Proprio a fine gennaio, l’Organizzazione per la Proibizione delle Armi Chimiche ha dichiarato che il regime siriano ha mentito circa l’uso delle armi chimiche e che la sua versione “non può essere considerata accurata e completa” (leggi qui il rapporto completo).
Anche il Canada ha richiesto negoziati formali, ai sensi della Convenzione delle Nazioni Unite contro la tortura, per ritenere la Siria responsabile delle innumerevoli violazioni dei diritti umani che ha inflitto al popolo siriano dal 2011, seguendo l’esempio di una richiesta simile avanzata dai Paesi Bassi a settembre 2020 e sulla base di prove ben documentati anche dalla Commissione internazionale di inchiesta indipendente ONU sulla Siria.

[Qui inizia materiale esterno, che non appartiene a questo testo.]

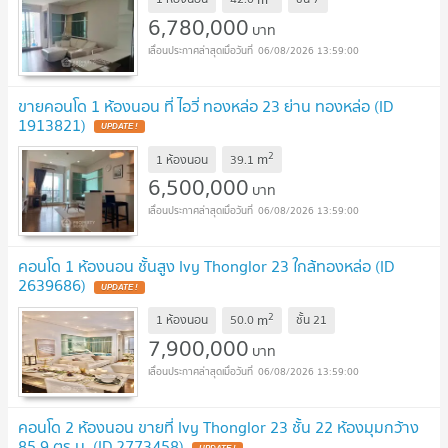
6,780,000
บาท
06/08/2026 13:59:00
ขายคอนโด 1 ห้องนอน ที่ ไอวี่ ทองหล่อ 23 ย่าน ทองหล่อ (ID
1913821)
UPDATE !
2
m
1 ห้องนอน
39.1
6,500,000
บาท
06/08/2026 13:59:00
คอนโด 1 ห้องนอน ชั้นสูง Ivy Thonglor 23 ใกล้ทองหล่อ (ID
2639686)
UPDATE !
2
m
1 ห้องนอน
50.0
ชั้น
21
7,900,000
บาท
06/08/2026 13:59:00
คอนโด 2 ห้องนอน ขายที่ Ivy Thonglor 23 ชั้น 22 ห้องมุมกว้าง
85.9 ตร.ม. (ID 2773458)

Insomma, nonostante decine di veti russi in seno al Consiglio di Sicurezza contro il deferimento della Siria alla Corte Penale Internazionale, 10 anni dopo i singoli Stati stanno cercando alternative per avvicinarsi all’unica soluzione possibile del conflitto siriano e del problema di milioni di rifugiati, ossia porre fine a decenni di impunità statale, di repressione indiscriminata e di crimini internazionali che hanno contribuito in larga parte a rendere la Siria l’inferno che è ancora oggi, 10 anni dopo le prime proteste pacifiche di quella rivoluzione che chiedeva (e chiede ancora) solo riforme e diritti.